I'll just leave this comment here, maybe someone thinks before doing it.

Zeitronix has this available:
https://zeitronix.com/Products/ECA/ECA2CAN.shtml

Using this piece of hardware you can put the ethanol sensor signal on CAN, and then you can read it from the ECU.
Much better idea than messing with the PCB, inputs, interrupts etc on ECU's that have no native flex fuel sensor support.
I have done this successfully on MED17, but it can be done just as well on ME7.
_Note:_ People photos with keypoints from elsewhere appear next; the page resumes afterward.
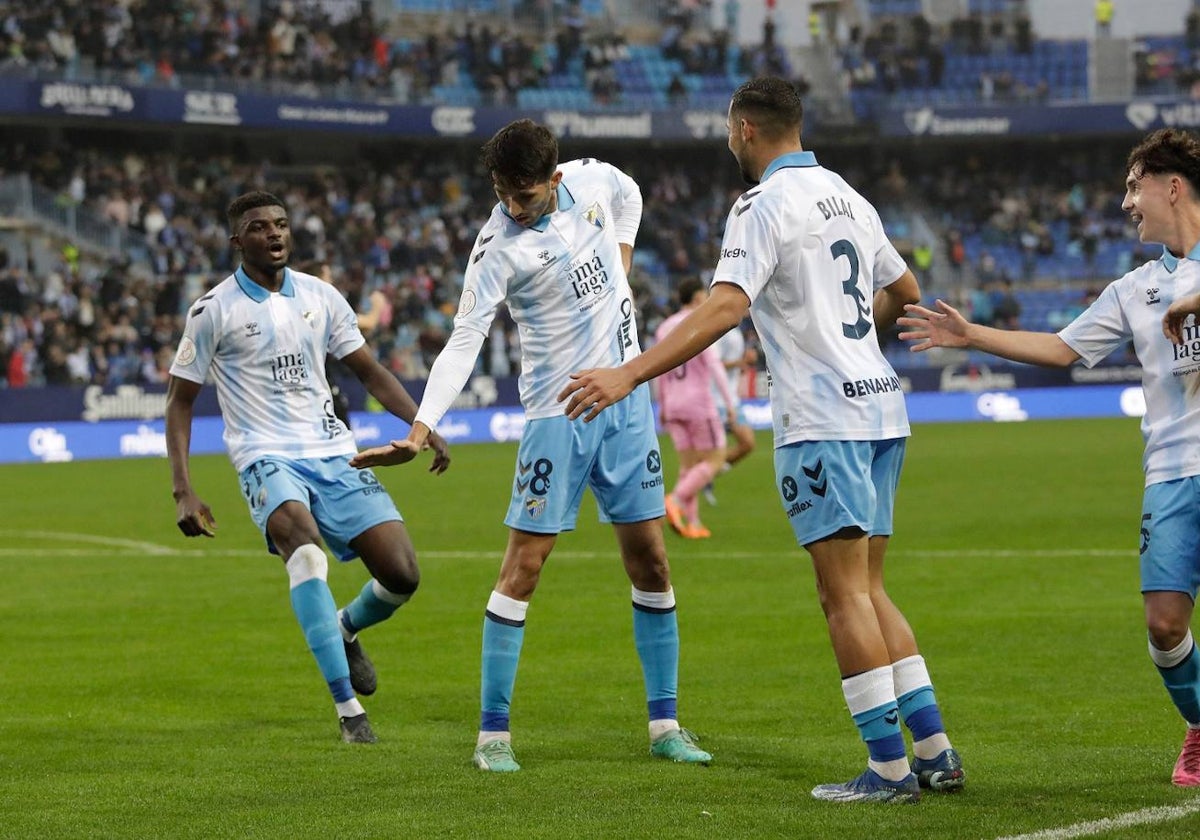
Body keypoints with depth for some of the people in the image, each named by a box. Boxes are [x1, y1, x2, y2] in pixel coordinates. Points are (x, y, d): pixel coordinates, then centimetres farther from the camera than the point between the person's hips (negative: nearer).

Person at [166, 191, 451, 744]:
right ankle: (348, 709, -33)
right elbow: (180, 401, 4)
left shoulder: (320, 297, 10)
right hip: (268, 459, -4)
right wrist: (183, 492, -5)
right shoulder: (213, 310, -1)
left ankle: (345, 629, 27)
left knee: (402, 575, -10)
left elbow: (368, 371, 18)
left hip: (333, 453, 4)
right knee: (306, 549, -35)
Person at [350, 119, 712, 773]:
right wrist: (419, 430, -32)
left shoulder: (593, 179, -3)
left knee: (650, 564, 6)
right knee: (523, 566, -8)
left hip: (627, 401, 5)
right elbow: (463, 344, -22)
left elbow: (629, 196, 23)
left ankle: (664, 724, 14)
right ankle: (493, 732, -1)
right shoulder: (497, 249, -17)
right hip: (559, 411, -5)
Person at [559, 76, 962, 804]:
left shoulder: (765, 203, -10)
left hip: (823, 419, -8)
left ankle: (889, 766, -5)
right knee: (867, 589, 14)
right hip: (880, 406, 8)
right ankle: (935, 750, 11)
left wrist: (629, 375, -25)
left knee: (845, 593, -4)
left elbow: (725, 308, -22)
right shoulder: (846, 195, 15)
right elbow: (905, 291, 27)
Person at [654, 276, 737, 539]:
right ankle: (676, 501, -16)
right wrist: (729, 402, -16)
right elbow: (714, 365, -18)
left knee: (690, 464, 9)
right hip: (699, 404, -7)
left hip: (673, 406, 7)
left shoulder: (664, 328, 10)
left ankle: (693, 523, 0)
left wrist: (662, 407, 23)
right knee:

I am not here often, recently almost never in fact, but I can throw in my 5 cents, since I started this topic. Doing it the CAN ways indeed seems most appropriate and more scalable across different ECUs, though I am not sure if adding CAN signals to the ECU is that much easier than what I did, in both cases you still do need to know the ECU code quite well and know your way around ASM. As for "messing with PCB", not really sure what you mean, studying the PCB to figure out which of the undocumented ECU connector pins to use is hardly "messing", for implementing the actual project I did not even have to take the ECU out of the car, let alone open it. I did have to wire up a couple of things into the harness, but that still stands for adding CAN based devices.

My other idea at the time, should I have failed with my approach, was to use one of the available 0-5V analog inputs on my ECU, do not remember any more what these were originally for, but they were there. Hell, I would have probably gone that route right away if I had the FlexFuel module, not just the sensor. Zeitronix provides 0-5V output too, and I guess, from the programming point of view, that is the easiest way.

Anyhow, the project has been put on the shelf long time ago, first, the prices of E85 made it totally pointless, second, if done for increased power reasons, I totally grew out of trying to kill myself in the car stage of life Wink

As for the Cheekano questions about scaling / interpolating. What prj says, you need to know what you already have in the ECU and use that. Studying FRs will not give you much, you need get hold of the actual procedures in the code used for all that. For the particular question about krkte, my hookup procedure (replaces write to krkte) is roughly this:

Code:
        mov     r13, DPP(fuel_scaler)
        mov     r12, r4
        calls   mult_factor
        extp    #PAGE(rkte), #1
        mov     POFF(rkte), r4

Based on the ethanol content and fuel temperature, fuel_scaler is my variable read from maps using stock map reading functions, and mult_factor is a common procedure found all over the ECU that effectively does r4 = (r12*r13)/0xFFFF. As the dependency of krkte on ethanol content is essentially linear, here you could skip the whole E/temp map and just use ethanol content (but properly scaled / shifted) for mult_factor. But like prj said, not for ignition.

Long story short, you need to know what you are doing, be fluent with ASM, and there is a lot to be done. Roughly scanning through my source, I have 18 hoop up functions just to modify the original ECU parameters, plus a ton of other things to prepare data for these hook ups.